The banned items were jewellery, furniture, arms and armour, metals, coins, ivory, wood, paper, palm leaves, metals, terracotta, stone, manuscripts in all media, paintings and sculpture. The Koh-i-Noor, India's prized diamond, removed to Britain as booty still remains there despite India's plea to return it.

This report roused the interest of a columnist on the Daily News at that time who made the following comment, so very revealing in many ways of how even the House of Lords in its own supercilious way react to the ways of their subject races:

The columnist says that "Collectors of these items are now being looked upon as thieves, which may not be a bad thing, because there is something essentially barbarous in the removal of objects from people who look upon them as being sacred if not their soul.

The British, I am sorry to note, have a particularly distasteful record in this field, their empire being larger and wider than anything else before. Even the heirs of the empire builders in Britain today, should be aghast at the horrors perpetrated by their civilised ancestors.

"Theft by them was one thing, but the destruction of things of beauty like the Porcelain Pagoda in Nanking and the burning down of the Summer Palace in Peking under Lord Elgin's personal direction must be regarded as the high water mark of savagery.

"The British House of Lords sometime ago, echoed with peals of laughter or should I say hoots of delight or was it savage glee, when the question of returning the Regalia of the Ashanti in Ghana was raised.

Lord Goronway-Roberts replying to the question raised said how the British Government had absolutely nothing to do with the objects of the British Museum or at the Wallace Collection, neither of which, he was quick to point out, may legally dispose of these exhibits.

But why not a law to release these objects? inquired Lord Montagu, to which Lord Goronway-Roberts replied that he could not promise such a thing nor could he advise that they should do so.

"Perhaps the consequences of such a law were to be feared because, as Lady Lee pointed out, 'When it comes to returning booty from this country we should tread warily because it may turn into a strip tease.'

At which point the report goes the Lords guffawed heartily. For Lord Goronway-Roberts it must be said that he put on a brave stand, as brave as the British soldiers who were killed by the King of Ashanti 'in horrible conditions in that part of the world.' And on whose behalf the Ashanti Regalia was taken as part of an 'indemnity' agreed to by the defeated king so that the dependants of those killed could be compensated.

Lord Goronway-Roberts was not actually putting his handkerchief to his streaming eyes when he said that he sympathised with the motivation of the question that had been raised, but if it was to promote good Commonwealth relations returning the regalia was not the best way to do it.

It was at this point that the laughter rose once more when someone asked whether it was possible to keep the booty in Britain and return the soul of the Ashanti people (which reposed in the footstool of the regalia) to Ghana."
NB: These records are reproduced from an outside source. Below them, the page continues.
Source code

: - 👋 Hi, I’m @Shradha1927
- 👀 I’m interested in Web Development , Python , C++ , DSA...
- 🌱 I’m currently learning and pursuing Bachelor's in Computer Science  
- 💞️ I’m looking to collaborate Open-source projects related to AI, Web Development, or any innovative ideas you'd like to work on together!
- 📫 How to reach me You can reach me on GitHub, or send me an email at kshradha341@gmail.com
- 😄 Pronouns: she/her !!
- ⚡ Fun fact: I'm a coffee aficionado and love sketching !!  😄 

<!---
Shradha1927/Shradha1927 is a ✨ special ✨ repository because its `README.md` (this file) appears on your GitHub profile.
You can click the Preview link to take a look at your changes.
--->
And to end this note, here's a testimonial from a respected European philosopher of recent times, Frithjof Schuon, on the doings of the kind of people now sitting in judgment in the 'international; community.'

"Apologists for the White invasion and its consequences" says Schuon, "are only too ready to argue that all people in all ages have committed acts of violence; violence, yes; but not necessarily acts of baseness, perpetrated, what is more in the name of liberty, equality, fraternity, civilisation, progress and the 'rights of man.' The conscious, calculated, methodical, official and by no means anonymous destruction of the Red race, its traditions and culture, in North America and partly also in South America, far from having been an unavoidable process - and as such, possibly excusable in the name of natural laws, provided one does not oneself claim to have outgrown these laws thanks to 'civilisation' - this destruction it must be said, certainly remains one of the greatest crimes and most noted vandalisms of all human history."

Such an observation makes me wonder, who should be really sitting in international judgments and over whom?